## Job
Scan the entries for the word "Online", and copy every line where it appears.

## Stored items from a collection
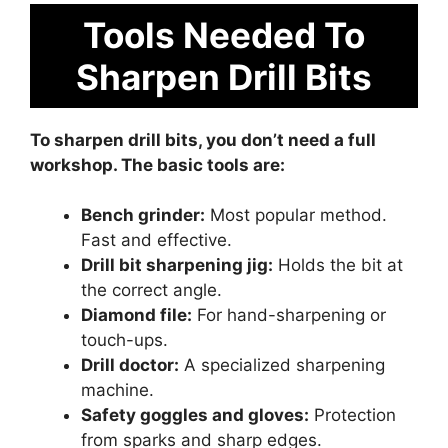
Tools Needed To
Sharpen Drill Bits
To sharpen drill bits, you don’t need a full
workshop. The basic tools are:
Bench grinder:
Most popular method.
Fast and effective.
Drill bit sharpening jig:
Holds the bit at
the correct angle.
Diamond file:
For hand-sharpening or
touch-ups.
Drill doctor:
A specialized sharpening
machine.
Safety goggles and gloves:
Protection
from sparks and sharp edges.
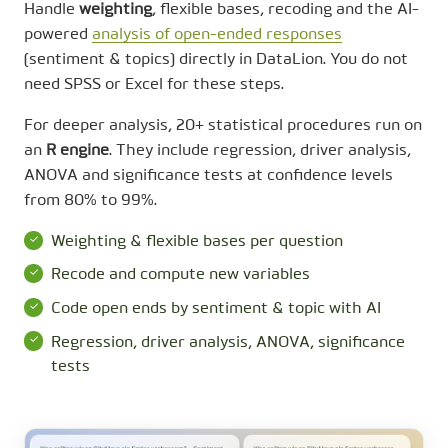
Handle
weighting
, flexible bases, recoding and the AI-
powered
analysis of open-ended responses
(sentiment & topics) directly in DataLion. You do not
need SPSS or Excel for these steps.
For deeper analysis, 20+ statistical procedures run on
an
R engine
. They include regression, driver analysis,
ANOVA and significance tests at confidence levels
from 80% to 99%.
Weighting & flexible bases per question
Recode and compute new variables
Code open ends by sentiment & topic with AI
Regression, driver analysis, ANOVA, significance
tests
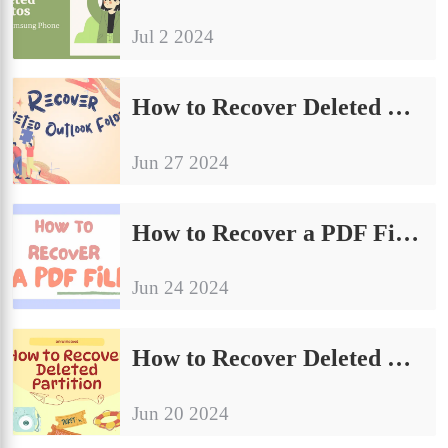
Jul 2 2024
How to Recover Deleted Outlook Folders on Windows | 4 Proven Fixes
Jun 27 2024
How to Recover a PDF File on Windows for FREE
Jun 24 2024
How to Recover Deleted Partition on Windows for Free
Jun 20 2024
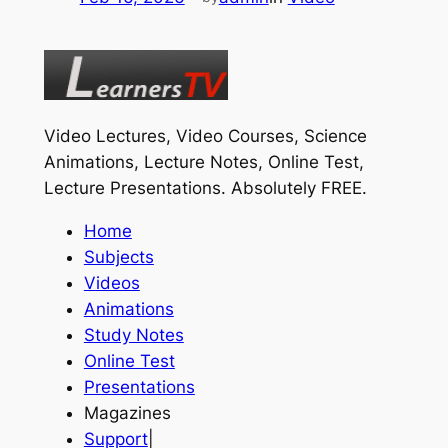
Video Lectures, Video Courses, Science
Animations, Lecture Notes, Online Test,
Lecture Presentations.
Absolutely FREE
.
Home
Subjects
Videos
Animations
Study Notes
Online Test
Presentations
Magazines
Support
|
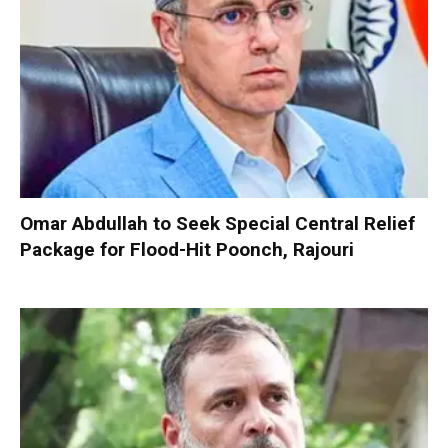
Omar Abdullah to Seek Special Central Relief
Package for Flood-Hit Poonch, Rajouri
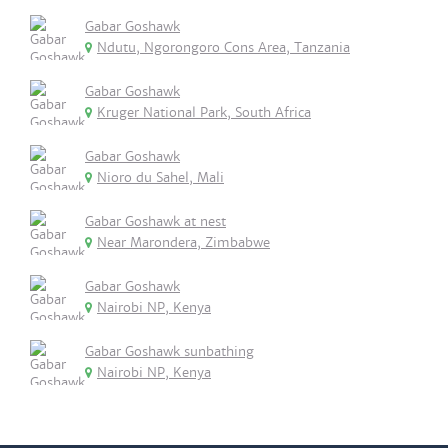
Gabar Goshawk
Ndutu, Ngorongoro Cons Area, Tanzania
Gabar Goshawk
Kruger National Park, South Africa
Gabar Goshawk
Nioro du Sahel, Mali
Gabar Goshawk at nest
Near Marondera, Zimbabwe
Gabar Goshawk
Nairobi NP, Kenya
Gabar Goshawk sunbathing
Nairobi NP, Kenya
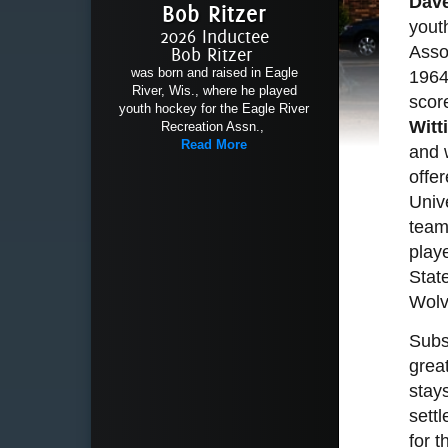
Dave
Bob Ritzer
yout
2026 Inductee
Asso
Bob Ritzer
was born and raised in Eagle
1964
River, Wis., where he played
scor
youth hockey for the Eagle River
Witt
Recreation Assn.,
Read More
and 
offe
Unive
team
play
Stat
Wolv
Subs
grea
stay
settl
for 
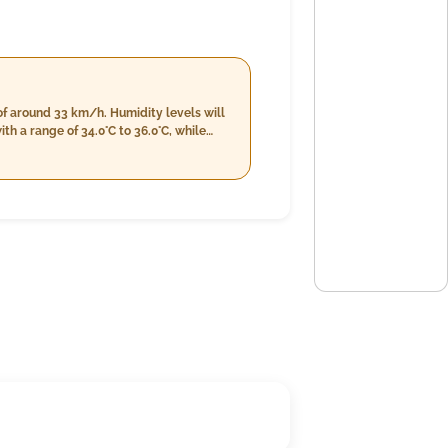
of around 33 km/h. Humidity levels will
h a range of 34.0°C to 36.0°C, while
rom 25.0°C down to 34.0°C and a slight
 4%, providing some respite from the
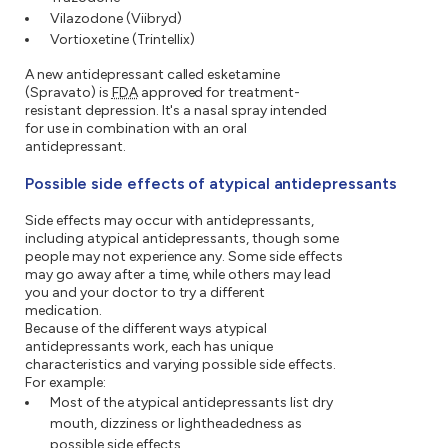
Vilazodone (Viibryd)
Vortioxetine (Trintellix)
A new antidepressant called esketamine
(Spravato) is
FDA
approved for treatment-
resistant depression. It's a nasal spray intended
for use in combination with an oral
antidepressant.
Possible side effects of atypical antidepressants
Side effects may occur with antidepressants,
including atypical antidepressants, though some
people may not experience any. Some side effects
may go away after a time, while others may lead
you and your doctor to try a different
medication.
Because of the different ways atypical
antidepressants work, each has unique
characteristics and varying possible side effects.
For example:
Most of the atypical antidepressants list dry
mouth, dizziness or lightheadedness as
possible side effects.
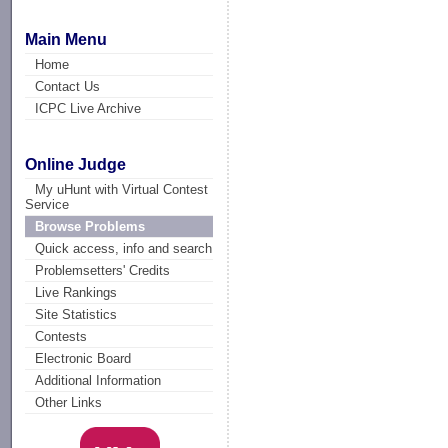
Main Menu
Home
Contact Us
ICPC Live Archive
Online Judge
My uHunt with Virtual Contest
Service
Browse Problems
Quick access, info and search
Problemsetters' Credits
Live Rankings
Site Statistics
Contests
Electronic Board
Additional Information
Other Links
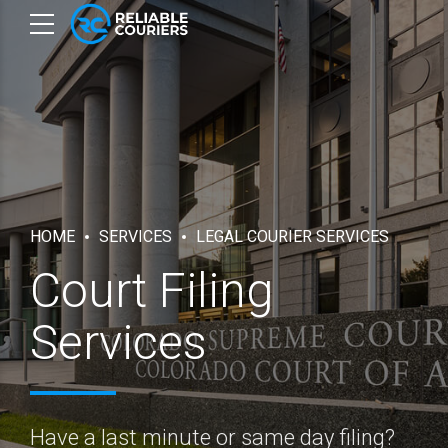
HOME
SERVICES
LEGAL COURIER SERVICES
Court Filing
Services
Have a last minute or same day filing?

## Answer area
Animations, Lecture Notes, Online Test,
Online Test
Online Judge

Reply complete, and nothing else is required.